=== TEXT SHOWN ===
Tuesday 12 February 2019

Sweet Pongal Recipe

It is the tradition in India to offer sweets to God before starting any new venture.  Thus, in keeping with the tradition, I started this blog with an appreciation of my motherland followed by an article on Sun God for Rathasaptami.  Today  being Rathasaptami, following the south Indian tradition to offer pongal to Sun God, I am herein putting up my first recipe, Sweet Pongal, an offering to Sun God on Rathasaptami.

Traditionally, Pongal is cooked in the community in an earthen pot on an open fire and takes hours to cook.  I am bringing you a modernised pressure cooker version of the recipe.






Ingredients:

Fine Rice 1 cup
Moong Dal (yellow petite lentils)1/2 cup
Grated Jaggery 1 cup
Cloves  4 (optional to balance the sweetness; can use a small pinch of salt instead)
Cardamom 4 (peeled and crushed)
Dry fruits for garnishing.
Ghee 5 tablespoons (can cut down to 1 tablespoon according to taste and health preferences)

Time:

Preparation time 5 minutes, cooking time 20 min approx.  Serves 4.

Procedure in Detail:
Dry roast the rice and moong dal separately in a pan.  Wash and drain the rice and dal together.

In a pressure pan, bring to boil 5 cups of water.  Add the rice and dal mixture to the water, cover and cook on low flame for two or even three whistles of the cooker.

In the meanwhile, add half a cup of water to the grated jaggery in a saucepan and heat it till the jaggery dissolves.  Do not boil it.  Will become syrupy.
=== SUPPLIED MATERIAL ===
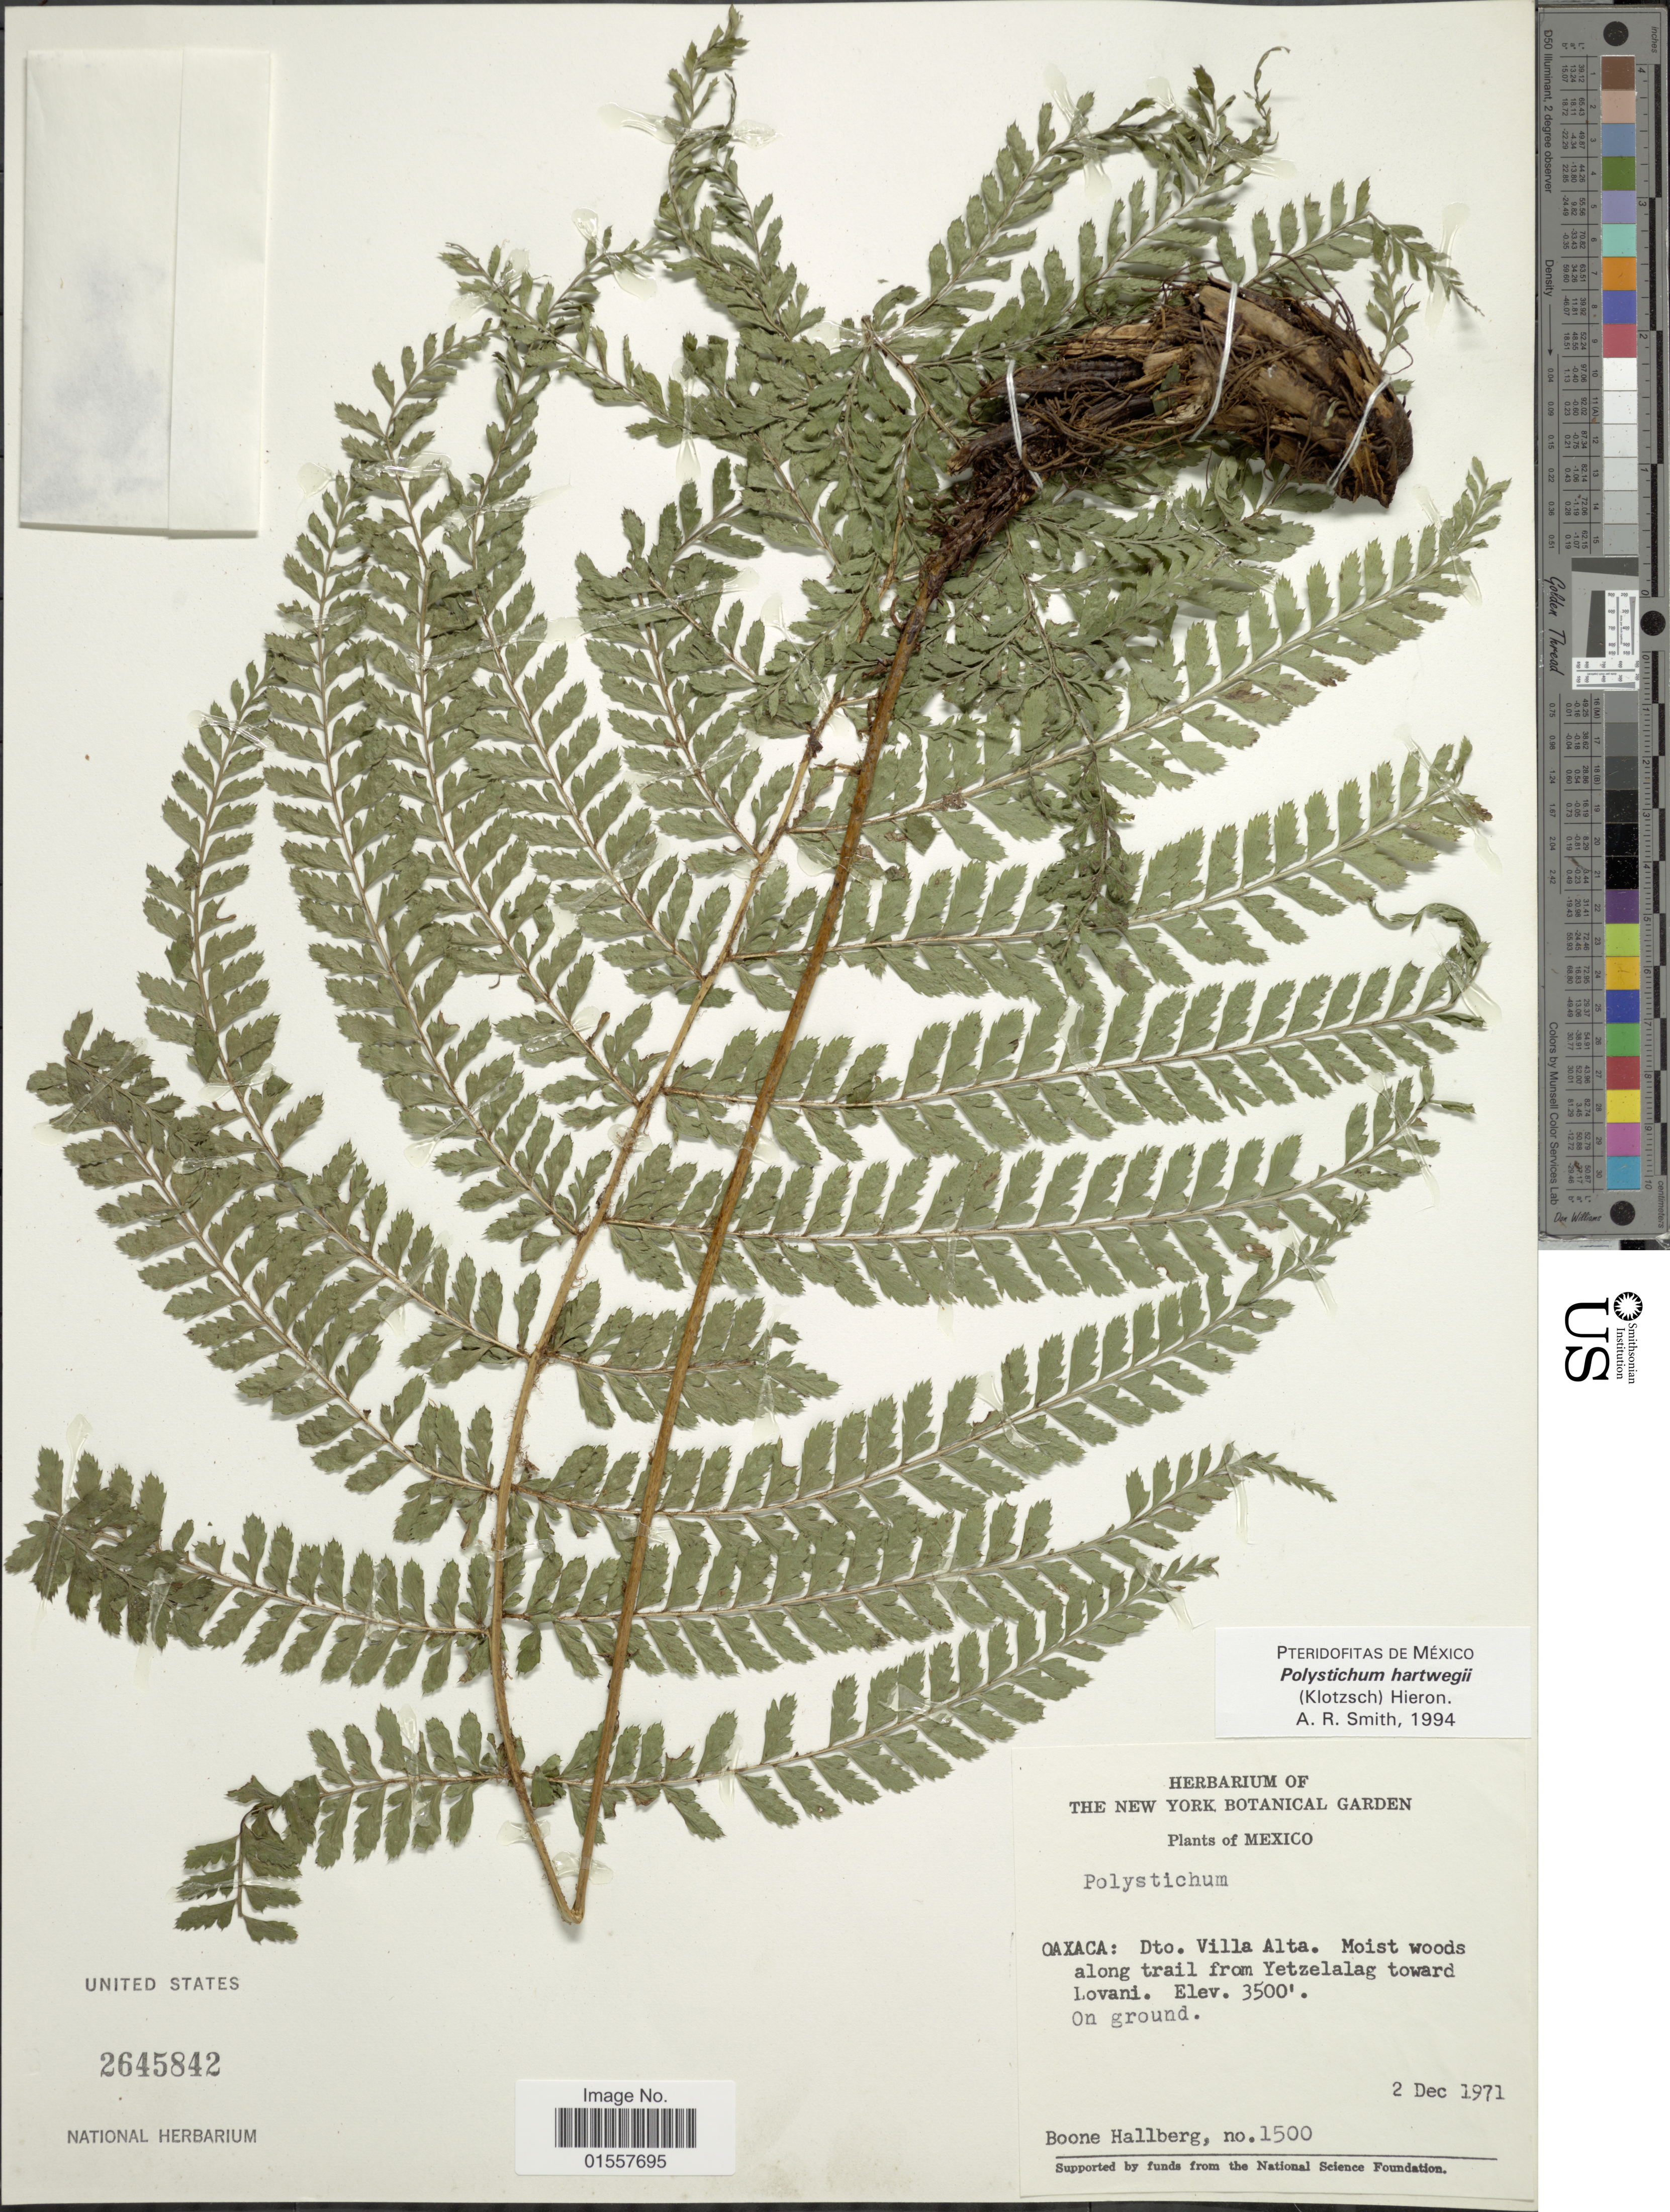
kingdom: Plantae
===
TO BE DONE.
1 - Name every ingredient in the sweet pongal recipe's ingredient list.
2 - According to the sweet pongal recipe, how many cups of water are brought to a boil in the pressure pan?
Rely solely on the sweet pongal recipe, not on the data.

TASK-BY-TASK RESULTS.
1 - Fine rice, moong dal, grated jaggery, cloves, cardamom, dry fruits, ghee

2 - 5 cups